Intrafibrillar dispersion of cuprous oxide (Cu2O) nanoflowers within cotton cellulose fabrics for permanent antibacterial, antifungal and antiviral activity

Authors: Hillyer, Matthew; Nam, Sunghyun; Condon, Brian

Submitted to: Molecules
Publication Type: Peer Reviewed Journal
Publication Acceptance Date: 11/1/2022
Publication Date: 11/9/2022
Citation: Hillyer, M.B., Nam, S., Condon, B.D. 2022. Intrafibrillar dispersion of cuprous oxide (Cu2O) nanoflowers within cotton cellulose fabrics for permanent antibacterial, antifungal and antiviral activity. Molecules. 27:7706. https://doi.org/10.3390/molecules27227706.
DOI: https://doi.org/10.3390/molecules27227706

Interpretive Summary: Cotton fabrics with multifunctional properties infused with metal oxide nanoflowers for antibacterial applications are becoming increasingly popular. Copper oxide nanomaterials have gained popularity for their synthetic versatility, microbicidal properties and cost-effectiveness compared to other metals. This study has presented a method in which cuprous oxide nanoflowers (Cu2O NFs) are synthesized in situ from a copper (II) precursor under mild conditions and without added chemical reducing agents. The internal formation of Cu2O NFs (72.0 ± 51.8 nm) within the cotton fiber structure was confirmed by TEM. These Cu2O NF cotton fabrics demonstrated remarkable laundering durability, releasing only 19% of copper content after 50 home laundering cycles determined by ICP-MS and UV-vis using a calculated calibration curve (R2 = 0.9979). The washing durability of the internally-produced Cu2O NFs was verified by the persistence of superior broad-spectrum antibacterial, antifungal and antiviral activity with greater than 99.99% inhibition against K. pneumoniae, E. coli, S. aureus and A. niger and =90% inhibition against Human coronavirus, strain 229E, even after 50 home laundering cycles.
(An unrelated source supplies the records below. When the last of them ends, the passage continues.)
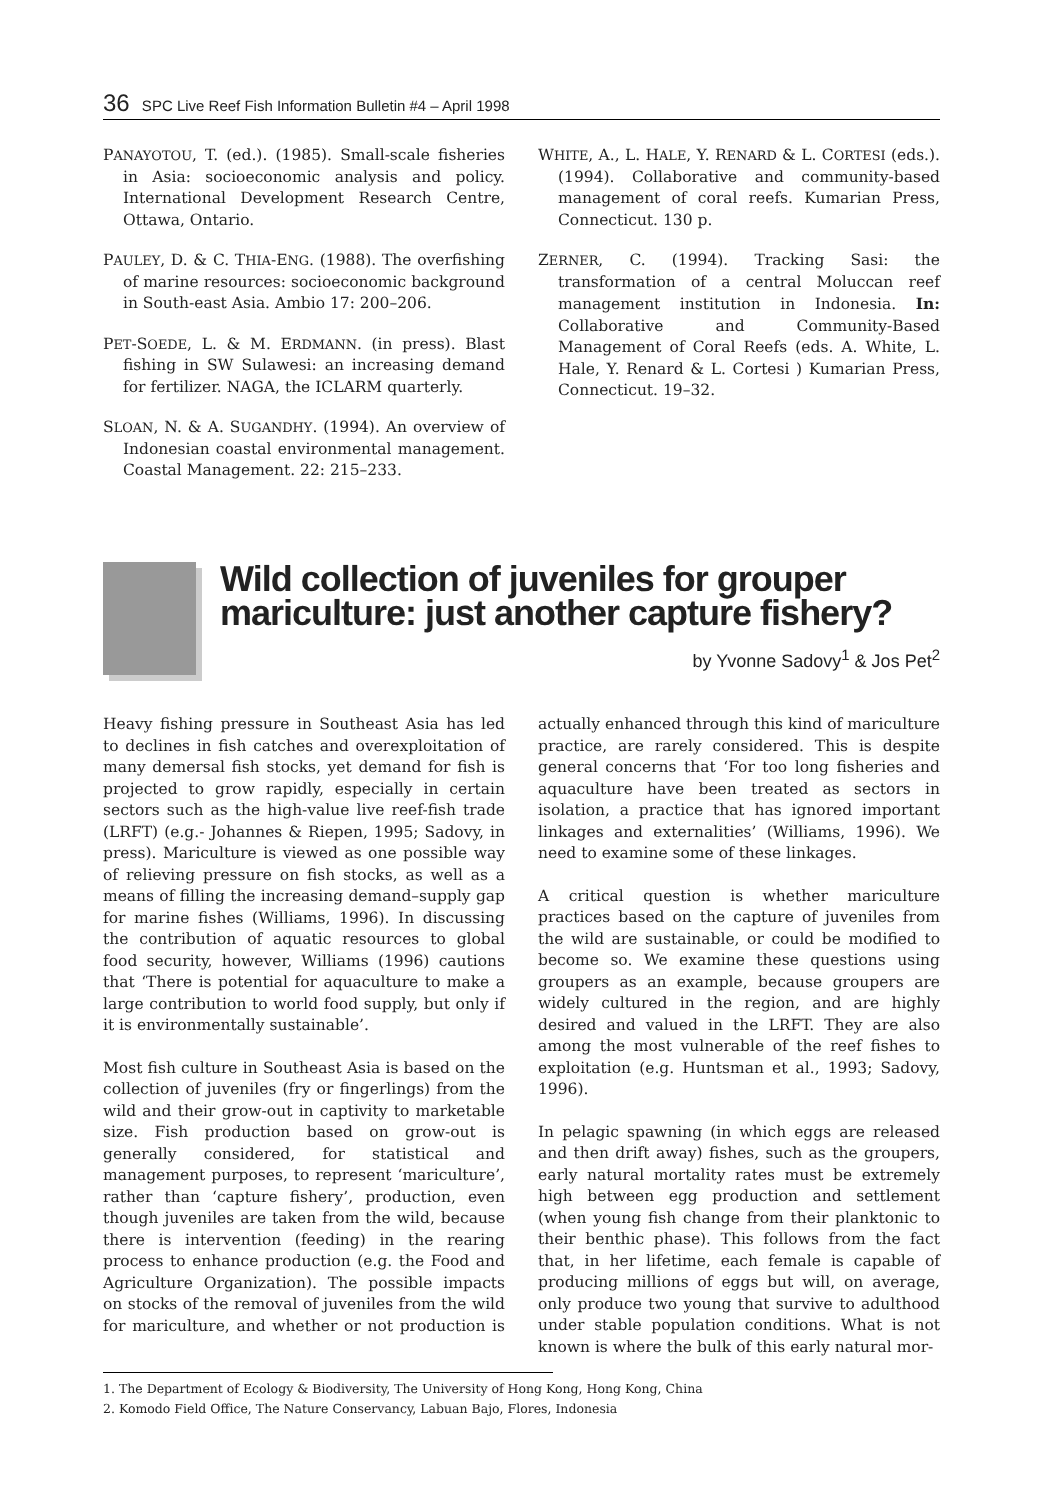36 SPC Live Reef Fish Information Bulletin #4 – April 1998
PANAYOTOU, T. (ed.). (1985). Small-scale fisheries in Asia: socioeconomic analysis and policy. International Development Research Centre, Ottawa, Ontario.
PAULEY, D. & C. THIA-ENG. (1988). The overfishing of marine resources: socioeconomic background in South-east Asia. Ambio 17: 200–206.
PET-SOEDE, L. & M. ERDMANN. (in press). Blast fishing in SW Sulawesi: an increasing demand for fertilizer. NAGA, the ICLARM quarterly.
SLOAN, N. & A. SUGANDHY. (1994). An overview of Indonesian coastal environmental management. Coastal Management. 22: 215–233.
WHITE, A., L. HALE, Y. RENARD & L. CORTESI (eds.). (1994). Collaborative and community-based management of coral reefs. Kumarian Press, Connecticut. 130 p.
ZERNER, C. (1994). Tracking Sasi: the transformation of a central Moluccan reef management institution in Indonesia. In: Collaborative and Community-Based Management of Coral Reefs (eds. A. White, L. Hale, Y. Renard & L. Cortesi ) Kumarian Press, Connecticut. 19–32.
Wild collection of juveniles for grouper mariculture: just another capture fishery?
by Yvonne Sadovy<sup>1</sup> & Jos Pet<sup>2</sup>
Heavy fishing pressure in Southeast Asia has led to declines in fish catches and overexploitation of many demersal fish stocks, yet demand for fish is projected to grow rapidly, especially in certain sectors such as the high-value live reef-fish trade (LRFT) (e.g.- Johannes & Riepen, 1995; Sadovy, in press). Mariculture is viewed as one possible way of relieving pressure on fish stocks, as well as a means of filling the increasing demand–supply gap for marine fishes (Williams, 1996). In discussing the contribution of aquatic resources to global food security, however, Williams (1996) cautions that ‘There is potential for aquaculture to make a large contribution to world food supply, but only if it is environmentally sustainable’.
Most fish culture in Southeast Asia is based on the collection of juveniles (fry or fingerlings) from the wild and their grow-out in captivity to marketable size. Fish production based on grow-out is generally considered, for statistical and management purposes, to represent ‘mariculture’, rather than ‘capture fishery’, production, even though juveniles are taken from the wild, because there is intervention (feeding) in the rearing process to enhance production (e.g. the Food and Agriculture Organization). The possible impacts on stocks of the removal of juveniles from the wild for mariculture, and whether or not production is actually enhanced through this kind of mariculture practice, are rarely considered. This is despite general concerns that ‘For too long fisheries and aquaculture have been treated as sectors in isolation, a practice that has ignored important linkages and externalities’ (Williams, 1996). We need to examine some of these linkages.
A critical question is whether mariculture practices based on the capture of juveniles from the wild are sustainable, or could be modified to become so. We examine these questions using groupers as an example, because groupers are widely cultured in the region, and are highly desired and valued in the LRFT. They are also among the most vulnerable of the reef fishes to exploitation (e.g. Huntsman et al., 1993; Sadovy, 1996).
In pelagic spawning (in which eggs are released and then drift away) fishes, such as the groupers, early natural mortality rates must be extremely high between egg production and settlement (when young fish change from their planktonic to their benthic phase). This follows from the fact that, in her lifetime, each female is capable of producing millions of eggs but will, on average, only produce two young that survive to adulthood under stable population conditions. What is not known is where the bulk of this early natural mor-
1. The Department of Ecology & Biodiversity, The University of Hong Kong, Hong Kong, China
2. Komodo Field Office, The Nature Conservancy, Labuan Bajo, Flores, Indonesia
Technical Abstract: With increasingly frequent highly infectious global pandemics, the textile industry has responded by developing new commercial fabric products by incorporating antibacterial metal oxide nanoparticles, particularly copper oxide in cleaning products and personal care items including antimicrobial wipes, hospital gowns and masks. Current methods use a surface adsorption method to functionalize nanomaterials to fibers. However, this results in poor durability and decreased antimicrobial activity after consecutive launderings. In this study, cuprous oxide nanoparticles with nanoflower morphology (Cu2O nanoflowers) are synthesized in situ within the cotton fiber under mild conditions and without added chemical reducing agents from a copper (II) precursor with an average maximal Feret diameter of 72.0 ± 51.8 nm and concentration of 17,489 ± 15 mg/kg. Analysis of the Cu2O NF-infused cotton fiber cross-section by transmission electron microscopy (TEM) confirmed the internal formation, and X-ray photoelectron spectroscopy (XPS) confirmed the copper (I) reduced oxidation state. An exponential correlation (R2 = 0.9979) between the UV-vis surface plasmon resonance (SPR) intensity at 320 nm of the Cu2O NFs and the concentration of copper in cotton was determined. The laundering durability of the Cu2O NF-cotton fabric was investigated, and the superior nanoparticle-leach resistance was observed, with the fabrics releasing only 19% of copper after 50 home laundering cycles. The internally immobilized Cu2O NFs within the cotton fiber exhibited continuing antibacterial activity (=99.995%) against K. pneumoniae, E. coli and S. aureus), complete antifungal activity (100%) against A. niger and antiviral activity (=90%) against Human coronavirus, strain 229E, even after 50 laundering cycles.